Possession and Control
[43] Firstly, it is an almost inescapable inference that the canisters were in the red Impala vehicle owned by the accused who was the person who had care and control, and operated it exclusively on the night in question. The evidence of at least one, and possibly two witnesses, indicates that at least one of the canisters was retrieved from this vehicle just before the spraying took place. Moreover, it could only have been the accused and/or his front seat passenger who took it, or them, out the car before the spray was discharged, and who returned one or both to the car afterwards. Both canisters were located by police on the floor of the front passenger seat after this vehicle ran into the ditch some time later.
Concealment in the Vehicle
[44] Secondly, the presence of the canisters in the red Impala was not known to the rear seat occupant who had been given a ride to the bush party and who attested to this at trial.
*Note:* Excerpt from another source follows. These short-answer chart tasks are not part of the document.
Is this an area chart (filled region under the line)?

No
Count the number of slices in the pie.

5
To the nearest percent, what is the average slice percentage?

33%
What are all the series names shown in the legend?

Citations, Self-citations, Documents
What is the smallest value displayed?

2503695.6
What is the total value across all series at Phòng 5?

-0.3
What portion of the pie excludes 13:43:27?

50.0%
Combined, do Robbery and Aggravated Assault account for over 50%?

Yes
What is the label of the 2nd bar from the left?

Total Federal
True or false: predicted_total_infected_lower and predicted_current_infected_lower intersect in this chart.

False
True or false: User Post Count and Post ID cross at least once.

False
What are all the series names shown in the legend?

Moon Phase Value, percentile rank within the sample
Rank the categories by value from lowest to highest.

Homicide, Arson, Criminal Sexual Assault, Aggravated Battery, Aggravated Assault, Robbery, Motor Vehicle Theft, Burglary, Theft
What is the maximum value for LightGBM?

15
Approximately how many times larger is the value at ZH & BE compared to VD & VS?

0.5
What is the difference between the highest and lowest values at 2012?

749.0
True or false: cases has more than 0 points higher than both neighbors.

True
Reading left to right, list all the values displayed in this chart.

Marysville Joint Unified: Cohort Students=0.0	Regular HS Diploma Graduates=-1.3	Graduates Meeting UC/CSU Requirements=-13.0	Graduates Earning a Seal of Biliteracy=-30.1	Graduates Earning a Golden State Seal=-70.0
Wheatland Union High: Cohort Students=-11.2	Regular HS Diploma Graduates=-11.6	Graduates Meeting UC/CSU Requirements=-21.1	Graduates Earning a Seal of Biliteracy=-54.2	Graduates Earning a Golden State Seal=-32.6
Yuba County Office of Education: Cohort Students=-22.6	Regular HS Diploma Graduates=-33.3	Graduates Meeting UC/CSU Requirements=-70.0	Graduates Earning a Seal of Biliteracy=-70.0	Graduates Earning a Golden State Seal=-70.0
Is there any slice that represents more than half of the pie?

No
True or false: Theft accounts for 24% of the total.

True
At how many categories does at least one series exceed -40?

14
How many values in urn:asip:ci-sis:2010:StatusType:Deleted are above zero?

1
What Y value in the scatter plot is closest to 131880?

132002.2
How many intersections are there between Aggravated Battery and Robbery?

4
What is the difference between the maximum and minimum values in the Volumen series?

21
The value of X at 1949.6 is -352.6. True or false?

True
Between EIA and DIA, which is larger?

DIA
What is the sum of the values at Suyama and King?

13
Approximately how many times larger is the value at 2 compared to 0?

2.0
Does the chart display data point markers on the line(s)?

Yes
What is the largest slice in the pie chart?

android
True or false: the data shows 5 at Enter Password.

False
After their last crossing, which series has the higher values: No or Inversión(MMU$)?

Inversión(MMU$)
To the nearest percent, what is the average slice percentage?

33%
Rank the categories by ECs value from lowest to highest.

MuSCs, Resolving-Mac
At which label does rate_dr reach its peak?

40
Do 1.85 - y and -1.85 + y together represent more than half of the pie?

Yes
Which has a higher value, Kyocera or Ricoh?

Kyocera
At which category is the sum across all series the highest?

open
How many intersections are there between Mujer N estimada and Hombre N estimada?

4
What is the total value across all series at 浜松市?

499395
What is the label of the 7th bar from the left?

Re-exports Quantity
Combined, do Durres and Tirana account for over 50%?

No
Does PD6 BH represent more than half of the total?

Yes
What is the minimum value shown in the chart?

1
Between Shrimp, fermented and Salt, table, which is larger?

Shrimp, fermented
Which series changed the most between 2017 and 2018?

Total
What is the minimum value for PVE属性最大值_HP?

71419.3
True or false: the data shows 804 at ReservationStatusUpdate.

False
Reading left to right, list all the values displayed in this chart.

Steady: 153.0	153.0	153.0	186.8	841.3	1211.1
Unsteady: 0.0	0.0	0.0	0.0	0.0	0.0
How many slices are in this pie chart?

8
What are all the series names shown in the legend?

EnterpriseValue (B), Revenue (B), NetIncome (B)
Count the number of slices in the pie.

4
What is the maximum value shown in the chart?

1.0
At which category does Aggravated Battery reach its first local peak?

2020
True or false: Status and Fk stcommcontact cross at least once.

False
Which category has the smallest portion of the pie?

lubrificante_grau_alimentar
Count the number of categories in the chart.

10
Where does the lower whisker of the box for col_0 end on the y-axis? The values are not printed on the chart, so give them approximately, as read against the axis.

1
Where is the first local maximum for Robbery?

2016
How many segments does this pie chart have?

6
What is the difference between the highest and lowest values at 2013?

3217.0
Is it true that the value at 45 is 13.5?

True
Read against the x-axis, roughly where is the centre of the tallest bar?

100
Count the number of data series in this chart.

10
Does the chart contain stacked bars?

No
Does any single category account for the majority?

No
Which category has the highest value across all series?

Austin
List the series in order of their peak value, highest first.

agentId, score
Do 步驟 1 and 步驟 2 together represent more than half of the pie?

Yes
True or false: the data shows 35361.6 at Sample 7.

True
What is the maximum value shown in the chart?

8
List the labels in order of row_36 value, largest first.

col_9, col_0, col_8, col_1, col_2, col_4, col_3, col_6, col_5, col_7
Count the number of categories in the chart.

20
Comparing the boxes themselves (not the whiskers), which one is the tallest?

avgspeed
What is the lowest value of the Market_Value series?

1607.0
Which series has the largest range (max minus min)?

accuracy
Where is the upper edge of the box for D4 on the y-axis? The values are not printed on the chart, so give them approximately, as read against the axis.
My inference from his ignorance of the canisters being in the vehicle is that they were concealed in the passenger compartment of the vehicle. There was no evidence that the trunk of the vehicle was ever opened. Photos of the vehicle show that it was a conventional passenger car with a capacity for at most five occupants. Two canisters, one of which was a distinctive red colour could hardly have been overlooked by this passenger unless they were concealed in some fashion. Somewhat ironically, the accused testified that he did not know that these were in his car, a statement which, had I believed it, would have supported the inference that the canisters were concealed while in the vehicle.
Lack of Legitimate Purpose
[45] The totality of the circumstances also draw in other considerations. The most obvious is the nature of the "weapon". In this case, it consisted of pepper spray in pressurized containers. The socially acceptable use for such materials is for protection against attacks from bears. In fact, one of the canisters was prominently labelled "Spike Professional Bear Repellant".
[46] It may be reasonable for certain persons to carry such material in certain environments and at times when there is a danger of an attack by bears or other animals. These were not the circumstances prevailing on the evening of the bush party. It was almost midnight. It was on a travelled roadway within a city. Anywhere up to fifty people were present. A bonfire had been burning. I cannot envision any legitimate reason why these pepper spray canisters were in the red Impala vehicle at the place and time in question. That they were present is undisputed. The accused testified but gave no explanation why they were present. His explanation that he did not know, at the time, that they were in his car does not ring true having regard to all of the circumstances. I don't believe this statement by him. Even if true, by the time of trial, he should certainly have been able to determine how these came to be in his car. He proffered no explanation.
Prohibited Weapon Status
[47] A further circumstance is that these items were weapons, not only because they were in this case intended to be used, and were used, to intimidate others, but more so because they were prescribed by regulation to be weapons that are prohibited to be carried without lawful authorization. It is no secret that some items can be possessed legally only with the proper licence to do so. Prohibited weapons fall within this category of materials. A spray capable of injuring, immobilizing or otherwise incapacitating any person is, by regulation, a prohibited weapon.
Continuity of Possession
[48] My inference is that the accused knew this and knew that these canisters should not have been in his vehicle. That he had them in his vehicle concealed is a reasonable expectation. He cannot have been unaware that these canisters remained in his vehicle when he left the cul de sac area. He did nothing to get rid of them. This supports a belief in the continuity of his possession of these, both before and after the spraying, whether he himself did the actual spraying or not.
Conclusion
[49] For the foregoing reasons, I am satisfied that the offence charged under s.90(1) has been proved beyond a reasonable doubt and the accused should be found guilty.